在大陆，人们常用女字旁的妳吗? 在香港，通常报章、新闻、书籍里都会偶然见到。


----------



## viajero_canjeado

AquisM said:


> 在大陆，人们常用女字旁的妳吗? 在香港，通常报章、新闻、书籍里都会偶然见到。



這個問題曾經將討論過：請看下面的thread:

http://forum.wordreference.com/showthread.php?t=2179645
（好像結果是，在大陸「妳」字比較罕見。）


----------



## HongKonger

People often use the word "您" to express a warmer feeling - 祝您生日快乐！ Besides, I often use the word "妳" if the one is my girl friend.


----------



## SuperXW

HongKonger said:


> People often use the word "您" to express a warmer feeling - 祝您生日快乐！ Besides, I often use the word "妳" if the one is my girl friend.


In the mainland, 您 is used only in very formal occasions, or to show your respect to your parents, teachers, elderly etc.
In Hong Kong, some people believe that 您 is "to call you with heart", so they use 您 in sentences like "我爱您", to express a warmer feeling.
But this does not work in Mainland China, there 您 signifies the distance, while 你 feels much closer.


----------



## YangMuye

SuperXW said:


> But this does not work in Mainland China, there 您 signifies the distance, while 你 feels much closer.



您 was originally used as the contraction of 你们 several hundred years ago.
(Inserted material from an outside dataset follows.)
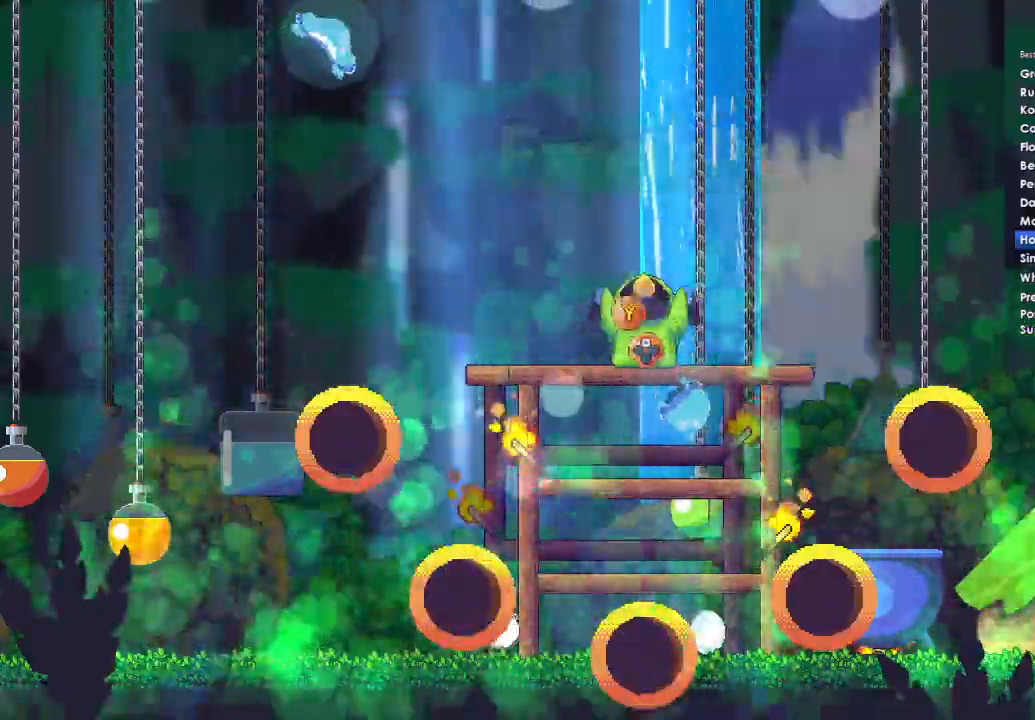
{"buttons": [], "left_stick": "center", "right_stick": "center", "events": []}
People use 您 instead 你 when they dare not address the listener directly, to avoid utterance directed against the listener.


----------



## Learner19

Hello! 
There is no gender in Chinese language, so you don't need to mind if it is she or he. The translation you need it "祝你生日快乐，亲爱的朋友！"


----------



## OneStroke

YangMuye said:


> 您 was originally used as the contraction of 你们 several hundred years ago. People use 您 instead 你 when they dare not address the listener directly, to avoid utterance directed against the listener.
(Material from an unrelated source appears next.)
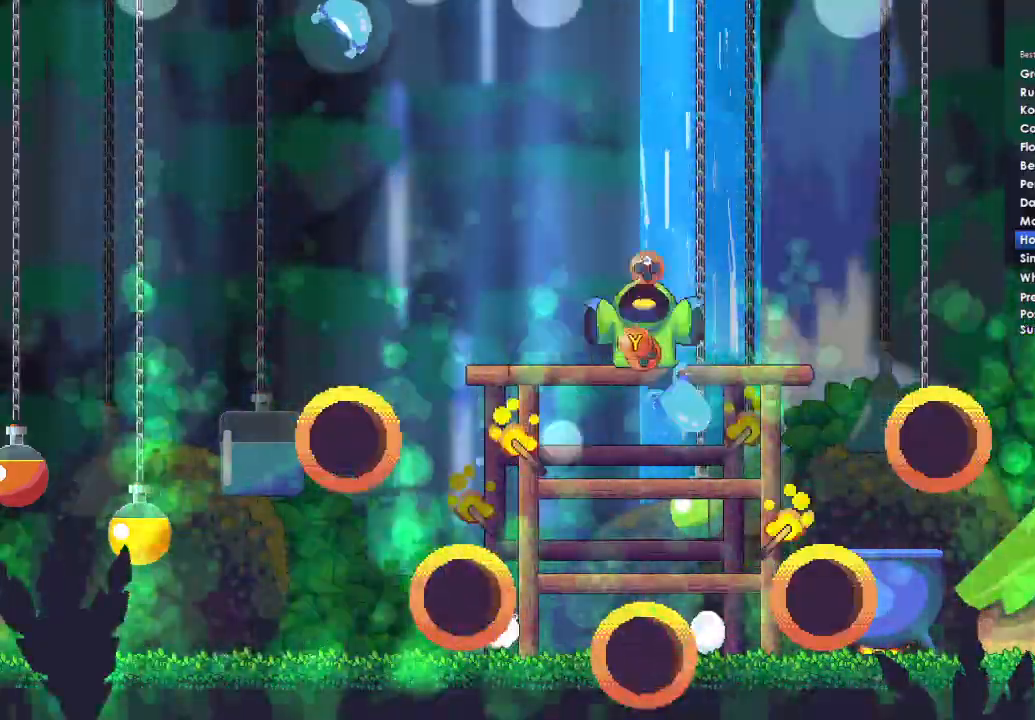
{"buttons": [], "left_stick": "center", "right_stick": "center", "events": []}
People often avoid the 你 altogether in very formal situations in Cantonese. Isn't it funny that 您 is original a contraction of 你们 just as 'vous', the formal 'you' in French, is the second person plural pronoun? 

I believe 妳 is always wrong, even though it is in (un)common usage. It is not as widely recognised as 她, which, unlike its second-person opposite number, caught up and became standard.


----------



## Youngfun

I always see 妳 in Hong Kong movies subtitles and song lyrics. I thought it was a particularity of 繁体字


----------



## AquisM

It's used mostly in HK and Taiwan (in fact it's so uncommon in the Mainland that my 漢語拼音 input doesn't recognise it), but as OneStroke has pointed out, 妳 is not as common as 她. Most people wouldn't put 妳 when writing casually and without thought, whereas the opposite happens with 她.


----------



## xiaolijie

AquisM said:


> 妳 is not as common as 她. Most people wouldn't put 妳 when writing casually and without thought, whereas the opposite happens with 她.


That is because, I think, 他/她 plays some part in disambiguating writing whereas the choice of 你/妳 is purely stylistic and not functional (Since you use 你/妳 to address the addressee directly, the adressee doesn't have to check his/ her sex first to understand who you're talking to  )


----------